Texte fourni:
╔══

Shaili a réussi à s'enfuir du #Bataclan, en enclanchant le "mode auto". Elle a couru malgré "ses poumons de fumeuse" et la certitude qu'elle allait prendre une balle dans le dos.
"Pour moi, le #13Novembre, je suis morte", lance Shaili.
"L'intérieur de ma tête c'était devenu le théâtre de cette soirée qui se reproduisait en boucle". A l'époque, Shaili n'a pas encore de prise en charge psychologique et boit de l'alcool pour "faire tampon".
Shaili raconte aussi qu'elle perdu ses amis, qui lui ont tourné le dos. "C'était aussi des gamins de 18 ans et ils n'avaient peut être pas la maturité et les outils pour réagir", rationnalise-t-elle à la barre.
Shaili raconte la difficile "rupture" avec son "amoureux" de l'époque.
Shaili a laissé une part d'elle au #Bataclan : "Je ne ferai jamais le deuil de ma vie d'avant (...) Pour moi, je ne suis pas en vie. Ma vie, ils l'ont tuée."
Peu après l'attaque, Shaili voulait retrouver sa vie d'avant, estimant ne pas être sortie du #Bataclan "pour rester dans les limbes dans lesquelles [elle est] plongée depuis six ans"

╚══

Consigne A: D'après le texte fourni, que boit Shaili à l'époque pour « faire tampon » ?
Consigne B: Réécrivez le passage du texte fourni en partant de « Shaili a réussi » et en continuant jusqu'à « à la barre. ». Remplacez « gamins » par « jeunes ».

Section de données:
╔══

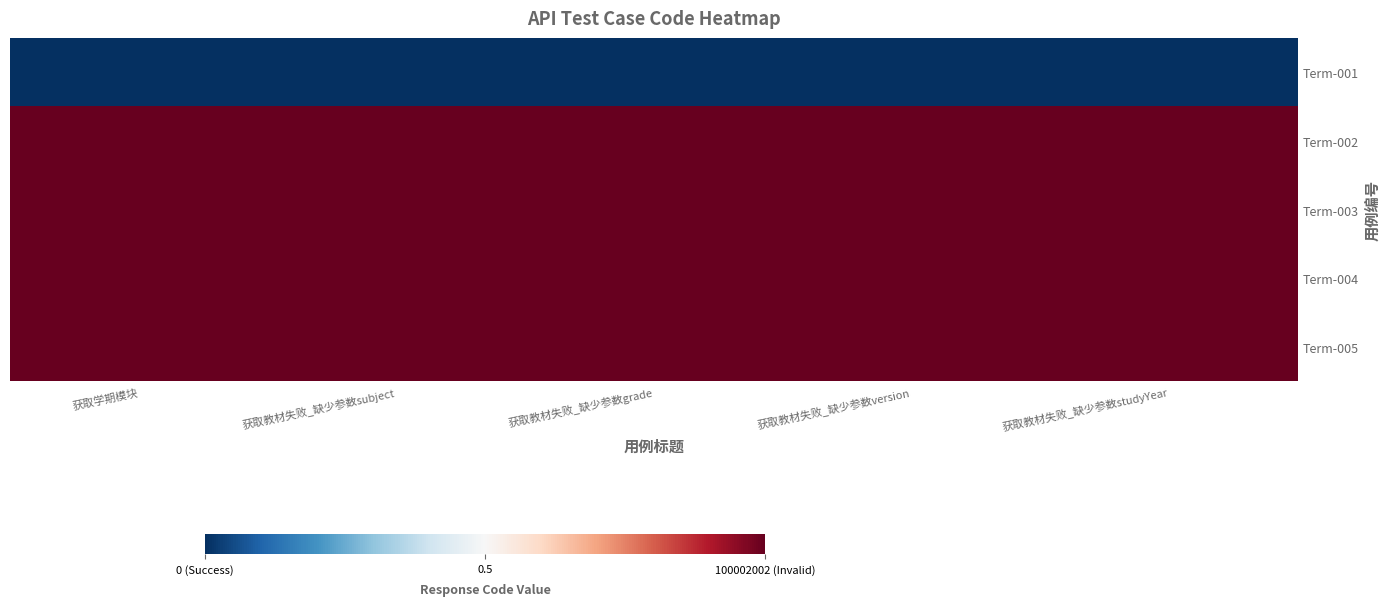

List the series in order of their peak value, highest first.

Term-002, Term-003, Term-004, Term-005, Term-001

╚══

Zone de réponse A: De l'alcool.

Zone de réponse B:
Shaili a réussi à s'enfuir du #Bataclan, en enclanchant le "mode auto". Elle a couru malgré "ses poumons de fumeuse" et la certitude qu'elle allait prendre une balle dans le dos.
"Pour moi, le #13Novembre, je suis morte", lance Shaili.
"L'intérieur de ma tête c'était devenu le théâtre de cette soirée qui se reproduisait en boucle". A l'époque, Shaili n'a pas encore de prise en charge psychologique et boit de l'alcool pour "faire tampon".
Shaili raconte aussi qu'elle perdu ses amis, qui lui ont tourné le dos. "C'était aussi des jeunes de 18 ans et ils n'avaient peut être pas la maturité et les outils pour réagir", rationnalise-t-elle à la barre.